I used to find myself sitting at home after school, doing a whole bunch of nothing. All of my friends were either involved in extracurricular activities or going to work. I felt idle and compelled to do something different.

In school I was always talking to my peers or teachers about different issues that I thought were important, but I never really did anything to change things. I didn’t have an impact. But becoming part of the Jean Childs Young Institute has given me the opportunity to initiate change. My voice is finally being heard.

The Institute is composed of four teen programs. These include Kids for a Change (a group designed to motivate teens to initiate change), Unique (an all-girls empowerment program), Checkin’ Game (which motivates young African-American men to avoid violence) and Youth Leadership Training (where students learn how to better lead their peers). There are about 10 of us who meet twice a week. For me, the Jean Childs Young Institute is a place where I can voice my opinions on issues that directly and indirectly affect me as a teenager.

One conversation that I vividly remember centered on the Jena Six. We went around the table and shared our feelings about the injustices of the situation and what we wanted to do to support the victims. Although some people’s opinions were more passionate than others, everyone contributed. Even though it was only a casual conversation, it mirrored the empowerment forums and events held by the Institute across Atlanta two or three times each year.

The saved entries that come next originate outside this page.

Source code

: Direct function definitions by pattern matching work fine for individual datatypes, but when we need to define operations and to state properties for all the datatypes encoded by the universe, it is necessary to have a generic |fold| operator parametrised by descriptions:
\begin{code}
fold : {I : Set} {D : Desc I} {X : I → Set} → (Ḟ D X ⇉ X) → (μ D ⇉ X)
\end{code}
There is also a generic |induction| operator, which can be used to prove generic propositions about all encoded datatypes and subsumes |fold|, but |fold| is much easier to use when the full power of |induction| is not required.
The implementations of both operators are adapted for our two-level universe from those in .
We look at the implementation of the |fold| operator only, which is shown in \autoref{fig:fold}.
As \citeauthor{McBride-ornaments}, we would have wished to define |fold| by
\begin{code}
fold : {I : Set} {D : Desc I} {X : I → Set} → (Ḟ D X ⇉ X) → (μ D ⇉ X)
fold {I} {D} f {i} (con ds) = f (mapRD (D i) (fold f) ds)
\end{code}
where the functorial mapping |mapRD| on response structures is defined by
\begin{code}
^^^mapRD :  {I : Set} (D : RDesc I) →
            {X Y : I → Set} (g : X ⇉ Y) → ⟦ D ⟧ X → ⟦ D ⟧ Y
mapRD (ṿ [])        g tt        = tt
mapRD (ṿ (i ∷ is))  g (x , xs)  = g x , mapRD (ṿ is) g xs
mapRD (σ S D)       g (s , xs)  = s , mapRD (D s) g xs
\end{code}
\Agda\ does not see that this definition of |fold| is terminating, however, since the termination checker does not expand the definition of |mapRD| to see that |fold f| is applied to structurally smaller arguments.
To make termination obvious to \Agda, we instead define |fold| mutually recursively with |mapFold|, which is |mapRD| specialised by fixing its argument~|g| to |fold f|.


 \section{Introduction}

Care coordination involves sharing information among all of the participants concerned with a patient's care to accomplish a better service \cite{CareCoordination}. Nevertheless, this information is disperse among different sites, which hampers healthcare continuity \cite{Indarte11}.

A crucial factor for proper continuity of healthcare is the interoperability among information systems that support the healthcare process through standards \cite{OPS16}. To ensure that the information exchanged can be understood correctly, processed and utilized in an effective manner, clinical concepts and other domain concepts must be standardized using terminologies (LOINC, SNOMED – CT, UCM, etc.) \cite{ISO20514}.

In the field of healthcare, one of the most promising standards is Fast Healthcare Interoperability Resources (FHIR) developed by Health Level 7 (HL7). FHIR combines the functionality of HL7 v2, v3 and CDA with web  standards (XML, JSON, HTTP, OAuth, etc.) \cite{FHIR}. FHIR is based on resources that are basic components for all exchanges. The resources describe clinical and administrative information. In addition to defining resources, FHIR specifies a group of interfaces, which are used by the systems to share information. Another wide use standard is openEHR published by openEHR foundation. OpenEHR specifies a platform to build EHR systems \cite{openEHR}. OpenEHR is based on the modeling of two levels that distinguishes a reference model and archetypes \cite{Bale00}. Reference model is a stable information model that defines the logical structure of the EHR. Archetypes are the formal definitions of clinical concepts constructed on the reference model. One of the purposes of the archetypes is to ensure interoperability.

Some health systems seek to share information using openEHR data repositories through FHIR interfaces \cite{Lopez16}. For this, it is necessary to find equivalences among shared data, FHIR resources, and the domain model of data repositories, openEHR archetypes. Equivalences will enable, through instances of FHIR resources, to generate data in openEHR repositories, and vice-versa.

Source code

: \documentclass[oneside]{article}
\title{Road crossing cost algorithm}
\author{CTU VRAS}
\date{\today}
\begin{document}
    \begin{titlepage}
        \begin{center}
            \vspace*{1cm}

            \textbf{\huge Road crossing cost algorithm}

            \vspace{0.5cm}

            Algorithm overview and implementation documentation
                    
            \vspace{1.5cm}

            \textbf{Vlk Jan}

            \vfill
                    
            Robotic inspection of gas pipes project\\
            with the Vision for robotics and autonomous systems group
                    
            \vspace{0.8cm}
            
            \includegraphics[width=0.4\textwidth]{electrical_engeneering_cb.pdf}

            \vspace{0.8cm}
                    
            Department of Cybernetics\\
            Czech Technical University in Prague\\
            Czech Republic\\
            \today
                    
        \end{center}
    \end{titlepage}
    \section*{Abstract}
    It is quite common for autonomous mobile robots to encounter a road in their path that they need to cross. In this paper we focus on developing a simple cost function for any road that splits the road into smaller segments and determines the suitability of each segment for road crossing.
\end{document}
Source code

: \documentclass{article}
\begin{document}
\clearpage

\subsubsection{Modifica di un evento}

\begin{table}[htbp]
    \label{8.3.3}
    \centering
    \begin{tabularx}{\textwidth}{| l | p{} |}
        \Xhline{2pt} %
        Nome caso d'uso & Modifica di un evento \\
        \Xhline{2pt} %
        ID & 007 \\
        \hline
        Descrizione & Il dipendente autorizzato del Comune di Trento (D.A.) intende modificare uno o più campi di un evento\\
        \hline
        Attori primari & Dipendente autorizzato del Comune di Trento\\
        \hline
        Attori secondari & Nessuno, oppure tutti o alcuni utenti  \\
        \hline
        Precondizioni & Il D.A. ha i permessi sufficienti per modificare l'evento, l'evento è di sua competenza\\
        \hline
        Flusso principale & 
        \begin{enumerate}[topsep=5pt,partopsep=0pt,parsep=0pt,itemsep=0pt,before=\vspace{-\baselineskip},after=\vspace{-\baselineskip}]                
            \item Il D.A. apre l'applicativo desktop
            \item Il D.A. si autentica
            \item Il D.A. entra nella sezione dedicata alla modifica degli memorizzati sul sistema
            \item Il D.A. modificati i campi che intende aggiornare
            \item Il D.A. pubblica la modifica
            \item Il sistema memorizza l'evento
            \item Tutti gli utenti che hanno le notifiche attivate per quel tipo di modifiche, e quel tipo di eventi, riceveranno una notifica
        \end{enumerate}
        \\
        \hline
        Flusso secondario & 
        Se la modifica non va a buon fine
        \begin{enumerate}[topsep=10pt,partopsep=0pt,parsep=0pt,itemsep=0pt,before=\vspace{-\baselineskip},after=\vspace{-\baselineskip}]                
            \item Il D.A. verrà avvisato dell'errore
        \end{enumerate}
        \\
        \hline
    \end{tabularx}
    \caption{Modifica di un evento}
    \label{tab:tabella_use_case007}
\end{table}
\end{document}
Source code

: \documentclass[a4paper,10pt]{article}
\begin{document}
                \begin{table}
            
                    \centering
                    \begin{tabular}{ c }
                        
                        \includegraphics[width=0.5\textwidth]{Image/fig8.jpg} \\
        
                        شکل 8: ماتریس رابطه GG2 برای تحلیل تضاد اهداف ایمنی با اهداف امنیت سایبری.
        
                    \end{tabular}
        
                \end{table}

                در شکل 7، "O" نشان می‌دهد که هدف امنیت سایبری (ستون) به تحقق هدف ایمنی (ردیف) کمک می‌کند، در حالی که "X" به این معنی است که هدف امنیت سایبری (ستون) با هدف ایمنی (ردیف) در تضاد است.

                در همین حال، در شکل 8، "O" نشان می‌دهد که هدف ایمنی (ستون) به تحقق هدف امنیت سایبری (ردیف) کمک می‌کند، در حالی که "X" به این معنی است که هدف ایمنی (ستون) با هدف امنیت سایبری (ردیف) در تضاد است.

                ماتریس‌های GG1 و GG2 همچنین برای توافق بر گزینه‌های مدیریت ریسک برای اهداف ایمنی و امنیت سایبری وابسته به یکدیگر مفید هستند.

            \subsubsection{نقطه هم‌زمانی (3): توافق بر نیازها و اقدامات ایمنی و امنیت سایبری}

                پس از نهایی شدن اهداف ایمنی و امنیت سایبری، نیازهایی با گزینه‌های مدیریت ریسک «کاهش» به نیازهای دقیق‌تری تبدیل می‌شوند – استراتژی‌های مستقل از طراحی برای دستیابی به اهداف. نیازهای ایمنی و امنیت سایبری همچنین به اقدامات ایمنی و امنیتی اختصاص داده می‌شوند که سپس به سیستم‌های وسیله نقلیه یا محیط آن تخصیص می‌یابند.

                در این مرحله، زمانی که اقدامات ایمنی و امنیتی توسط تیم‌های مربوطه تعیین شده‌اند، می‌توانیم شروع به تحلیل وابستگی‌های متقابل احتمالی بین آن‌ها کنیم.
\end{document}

The forum is a platform that we as youth rarely get. The floor is open to all present, and everyone’s voice is valued. These forums give metro Atlanta youth an opportunity to discuss the very things that we feel impact our present and shape our futures. The forums are always fun and do not usually center on one simple topic but more on a broad motif, so you never really know where the conversation is going to go.

The first forum that I helped plan was titled “Just Thought You Should Know.” About 150 students from across Georgia participated. We discussed four or five different topics, like relationship issues and hygiene, and using facts and statistics to initiate discussions. I presumed that our sessions would be awkward and no one would really have anything to say, but how wrong I was! It amazed me to discover how many students are out there looking for a place to speak on the topics that matter to them, just as I was.

After the forums, we as a group decide how we can influence these different issues. For instance, after discussing homelessness in Atlanta, we decided to volunteer together at a local shelter. Other times we may write an editorial for a local newspaper or create a plan of action in response to an issue we’re passionate about.

I first learned about the Jean Childs Young Institute a little over two years ago through a family friend who works there. Soon after the introductions were over, I forgot that it was my first meeting. We were all speaking and laughing as if we had known each other for much longer than two hours. It was this feeling that motivated me to come back.

My favorite thing about the Institute is the interaction. We come from all over the area, but our desire to make a difference is the thing that keeps us connected.

I also like how the Institute offers a comfortable setting where all of my views can be heard, but at the same time the environment is still structured, which enables us to get more done. This open environment has taught me to not only listen to other people’s ideas but to come to a place within myself where I can respect our differences and see them as a source of uniqueness rather than some kind of barrier.

My leadership experiences within the Institute motivate me to promote advocacy among teens outside the Institute. I can finally make a change, now that I have the courage and the resources to hold productive conversations with peers about the issues that affect us. It is in this way that I have chosen to take a stand.